On devrait avoir un Twitter, un journal en ligne, que sais-je, un support qui fait de la veille sur ce qui est mis en place aux Antilles-Guyane pour les jeunes et l’emploi (limite d’âge 40 ans).

Ça nous permettrait de propager les bonnes nouvelles quand des choses positives se passent…

Ça nous permettrait de constater l’inaction et la mauvaise volonté de certains, certaines communes…

Et à la fin de l’année, un conseil des jeunes féliciterait les élus,
les institutions,
Les entreprises,
Les associations etc qui ont fait continuellement bouger les choses de façons positives.

Les gens qui ont des excuses ne nous intéressent pas. Nous avons besoin de gens qui ont des solutions et qui les mettent en place.

Pas de magiciens de la salive et du bla bla.

Parce que voter sur un programme c’est une chose…

Mais voter en fonction des actions réalisées sur une priorité « nationale » ?

Et si quelqu’un me demande à quoi ça sert…
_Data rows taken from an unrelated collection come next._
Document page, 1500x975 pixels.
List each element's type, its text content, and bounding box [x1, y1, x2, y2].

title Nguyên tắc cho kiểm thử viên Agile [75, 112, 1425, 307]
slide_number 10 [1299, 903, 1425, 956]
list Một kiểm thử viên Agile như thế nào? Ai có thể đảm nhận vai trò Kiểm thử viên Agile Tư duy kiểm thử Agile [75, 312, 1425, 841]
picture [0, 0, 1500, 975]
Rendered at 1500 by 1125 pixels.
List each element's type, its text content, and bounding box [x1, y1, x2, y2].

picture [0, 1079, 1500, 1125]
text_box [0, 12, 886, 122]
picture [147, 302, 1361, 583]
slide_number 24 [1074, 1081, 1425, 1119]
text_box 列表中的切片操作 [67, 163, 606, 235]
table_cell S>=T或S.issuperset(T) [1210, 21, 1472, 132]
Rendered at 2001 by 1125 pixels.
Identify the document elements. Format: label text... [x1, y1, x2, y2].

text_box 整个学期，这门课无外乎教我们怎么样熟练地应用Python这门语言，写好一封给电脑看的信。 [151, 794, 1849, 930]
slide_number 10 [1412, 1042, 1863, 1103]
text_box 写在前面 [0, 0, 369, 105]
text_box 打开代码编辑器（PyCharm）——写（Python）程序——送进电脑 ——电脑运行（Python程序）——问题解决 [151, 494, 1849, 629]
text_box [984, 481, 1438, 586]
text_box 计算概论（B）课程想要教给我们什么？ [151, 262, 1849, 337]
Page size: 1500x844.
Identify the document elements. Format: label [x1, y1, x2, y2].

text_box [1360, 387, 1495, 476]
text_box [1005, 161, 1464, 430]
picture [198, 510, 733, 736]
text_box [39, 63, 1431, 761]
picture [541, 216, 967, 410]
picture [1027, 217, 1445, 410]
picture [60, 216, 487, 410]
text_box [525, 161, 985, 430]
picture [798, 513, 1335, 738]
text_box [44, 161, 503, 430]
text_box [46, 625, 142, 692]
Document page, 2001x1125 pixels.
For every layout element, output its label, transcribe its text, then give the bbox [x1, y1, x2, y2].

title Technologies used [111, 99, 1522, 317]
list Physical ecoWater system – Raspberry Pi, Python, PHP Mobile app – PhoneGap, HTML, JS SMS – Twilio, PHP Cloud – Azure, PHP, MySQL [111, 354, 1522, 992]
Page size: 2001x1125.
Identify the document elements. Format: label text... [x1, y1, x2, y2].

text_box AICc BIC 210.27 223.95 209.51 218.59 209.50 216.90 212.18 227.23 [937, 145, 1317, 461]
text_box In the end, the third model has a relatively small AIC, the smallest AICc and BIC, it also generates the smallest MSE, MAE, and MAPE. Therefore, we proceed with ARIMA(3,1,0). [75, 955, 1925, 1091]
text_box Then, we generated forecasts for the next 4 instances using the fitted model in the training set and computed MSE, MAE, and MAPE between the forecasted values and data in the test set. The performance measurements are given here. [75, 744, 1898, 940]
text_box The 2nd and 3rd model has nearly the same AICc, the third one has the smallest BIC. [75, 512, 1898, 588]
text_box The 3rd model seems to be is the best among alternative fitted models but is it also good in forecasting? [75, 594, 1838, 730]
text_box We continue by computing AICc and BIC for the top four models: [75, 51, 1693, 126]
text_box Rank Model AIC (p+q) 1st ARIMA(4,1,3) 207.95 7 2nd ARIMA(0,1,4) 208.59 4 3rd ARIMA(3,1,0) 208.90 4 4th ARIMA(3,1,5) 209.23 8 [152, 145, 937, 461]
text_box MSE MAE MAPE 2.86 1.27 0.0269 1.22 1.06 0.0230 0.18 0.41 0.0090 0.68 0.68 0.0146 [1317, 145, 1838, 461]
Quand on a 60% de matière grise qui ne travaille pas, âgée de 18 à 40 ans…

On en fait une priorité,
On devrait Ne plus en dormir,
On devrait consulter des experts et parler en public de ce qu’on met en place,
On devrait montrer qu’on fait…

Dans ce monde de communication, travailler dans le silence, et ne pas en parler, alors qu’on est censé agir pour la communauté économiquement malade, ça veut dire quoi ?
ça veut dire que l’on ne travaille pas.
Ou qu’on le fait mal.

Car quand on fait des choses bien pour une majorité, on le dit.
Que la dite majorité ne se sente ni abandonnée,
Ni lésée.

Si on ne dit rien,
ça veut dire que l’on ne travaille pas.
Ou qu’on le fait mal.

Toute une époque de forces vives est en train de mourir, se nourrie de questions identitaires, au lieu de s’interroger sur le développement et le devenir de sa force et de son intelligence.

Qui sont les coupables ?

On a les politiques et les dirigeants qu’on mérite ?
Trions-les !

La Tchipie.

PS : j’ai utilisé cette photo pour capter votre attention. J’ai toujours fait confiance aux hormones.